Every line from the one holding "Figure 13. The" through the one holding "Figure 1. Results" in the data below must be returned exactly, both ends included, with pictures left out and nothing else added.

(Beginning of DATA TO EXAMINE)

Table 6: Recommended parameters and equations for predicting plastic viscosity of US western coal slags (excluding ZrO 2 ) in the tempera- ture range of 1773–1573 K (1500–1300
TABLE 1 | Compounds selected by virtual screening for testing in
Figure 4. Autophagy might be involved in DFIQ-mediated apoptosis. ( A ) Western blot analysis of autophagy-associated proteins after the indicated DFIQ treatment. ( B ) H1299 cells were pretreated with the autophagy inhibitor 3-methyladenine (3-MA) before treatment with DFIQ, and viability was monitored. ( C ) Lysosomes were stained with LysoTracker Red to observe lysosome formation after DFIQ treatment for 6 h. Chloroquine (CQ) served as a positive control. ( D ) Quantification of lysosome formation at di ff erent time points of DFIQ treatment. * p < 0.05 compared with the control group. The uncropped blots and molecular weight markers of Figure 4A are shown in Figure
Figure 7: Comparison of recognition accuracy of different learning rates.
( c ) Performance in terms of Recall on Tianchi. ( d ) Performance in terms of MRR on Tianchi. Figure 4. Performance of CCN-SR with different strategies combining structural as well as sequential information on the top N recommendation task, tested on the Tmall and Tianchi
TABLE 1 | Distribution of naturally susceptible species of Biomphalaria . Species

(End of DATA TO EXAMINE)
(Beginning of DATA TO EXAMINE)

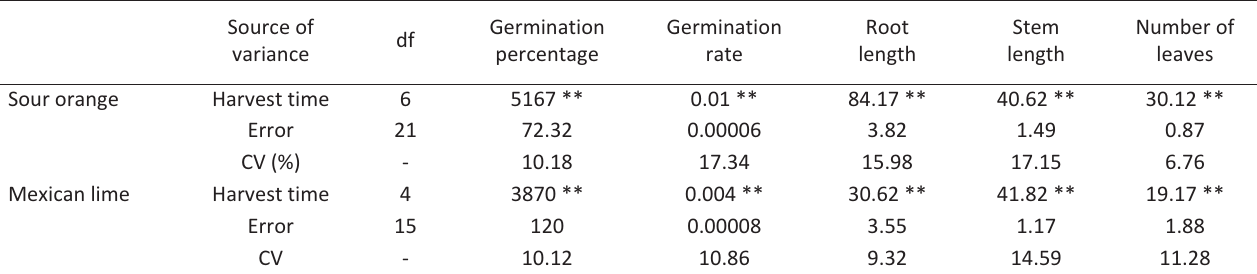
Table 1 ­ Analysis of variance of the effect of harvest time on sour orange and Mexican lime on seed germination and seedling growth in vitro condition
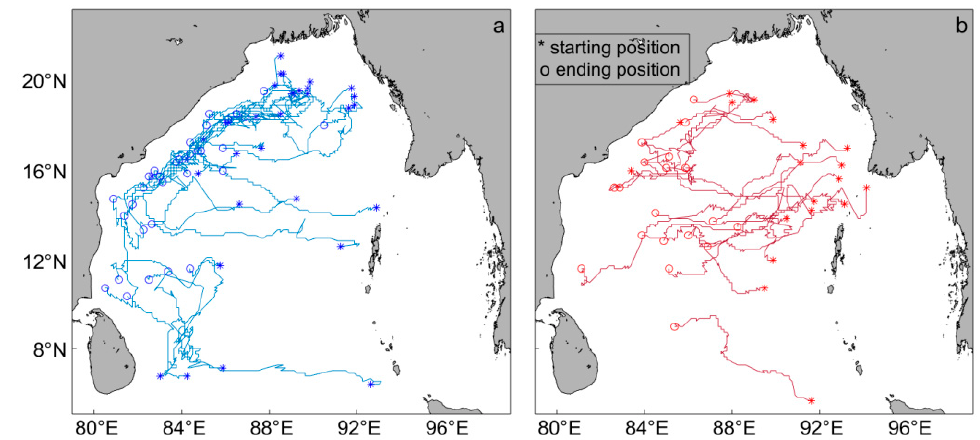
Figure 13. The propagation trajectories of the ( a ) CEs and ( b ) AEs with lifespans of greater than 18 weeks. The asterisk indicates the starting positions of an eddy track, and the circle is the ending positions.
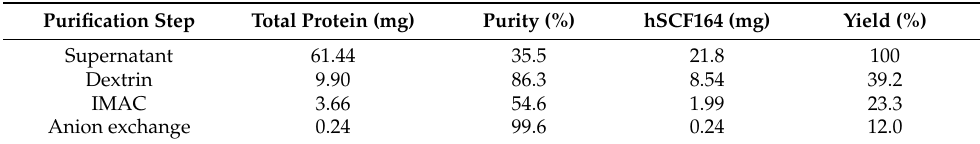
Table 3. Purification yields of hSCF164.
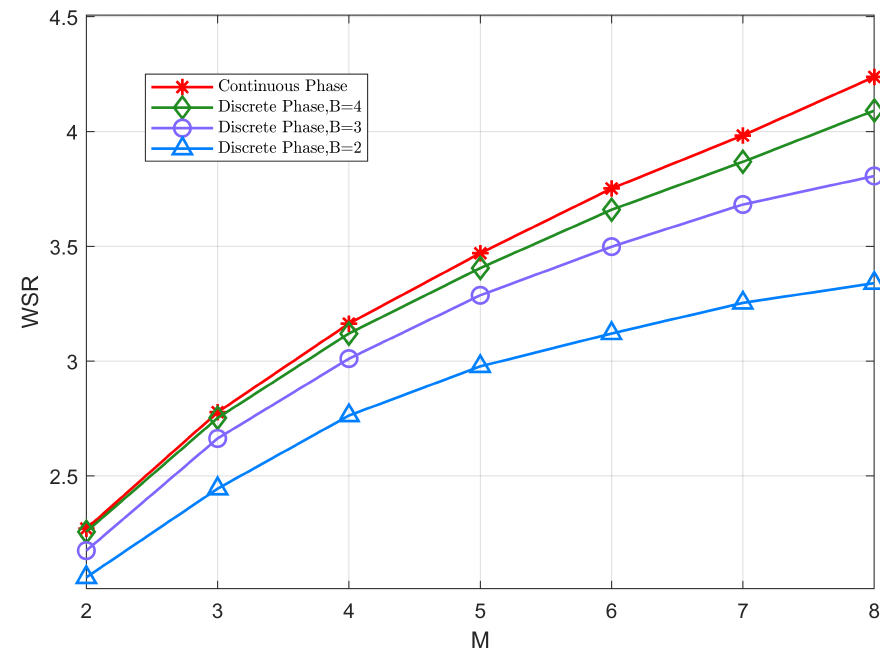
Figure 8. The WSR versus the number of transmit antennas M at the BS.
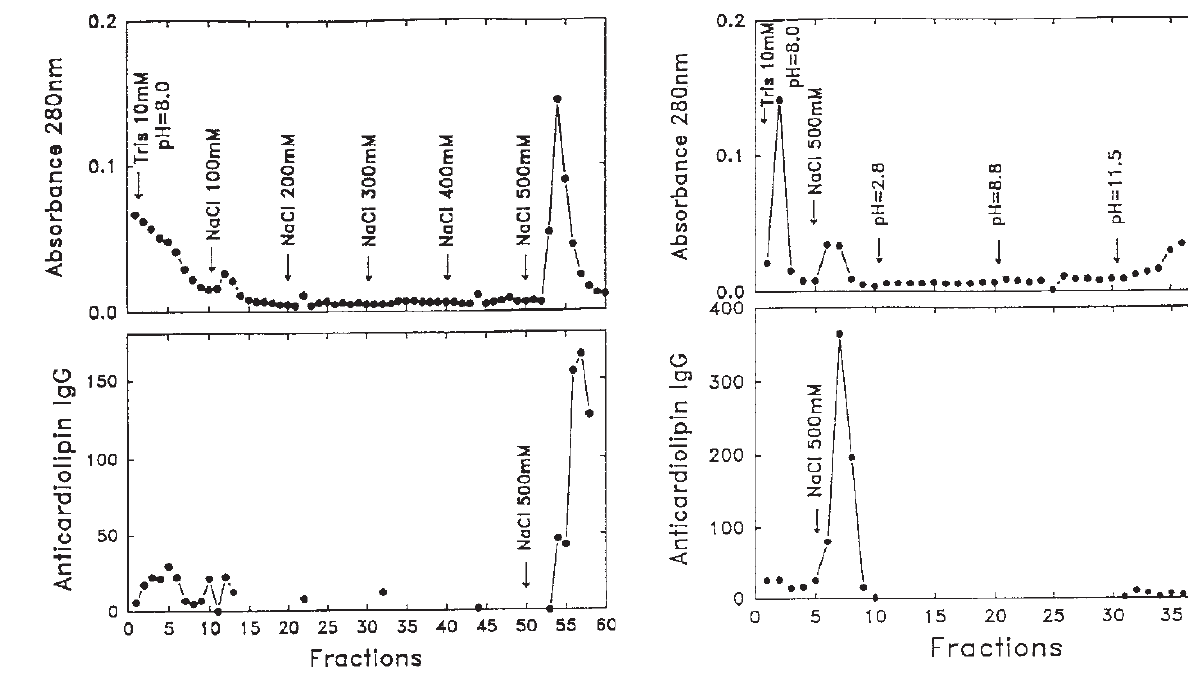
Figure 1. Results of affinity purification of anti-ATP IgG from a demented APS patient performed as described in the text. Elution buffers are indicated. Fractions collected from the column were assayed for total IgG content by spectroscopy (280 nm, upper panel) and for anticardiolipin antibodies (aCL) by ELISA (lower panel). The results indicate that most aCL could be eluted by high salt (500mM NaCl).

(End of DATA TO EXAMINE)

TASK RESULT:
Figure 13. The propagation trajectories of the ( a ) CEs and ( b ) AEs with lifespans of greater than 18 weeks. The asterisk indicates the starting positions of an eddy track, and the circle is the ending positions.
Table 3. Purification yields of hSCF164.
Figure 8. The WSR versus the number of transmit antennas M at the BS.
Figure 1. Results of affinity purification of anti-ATP IgG from a demented APS patient performed as described in the text. Elution buffers are indicated. Fractions collected from the column were assayed for total IgG content by spectroscopy (280 nm, upper panel) and for anticardiolipin antibodies (aCL) by ELISA (lower panel). The results indicate that most aCL could be eluted by high salt (500mM NaCl).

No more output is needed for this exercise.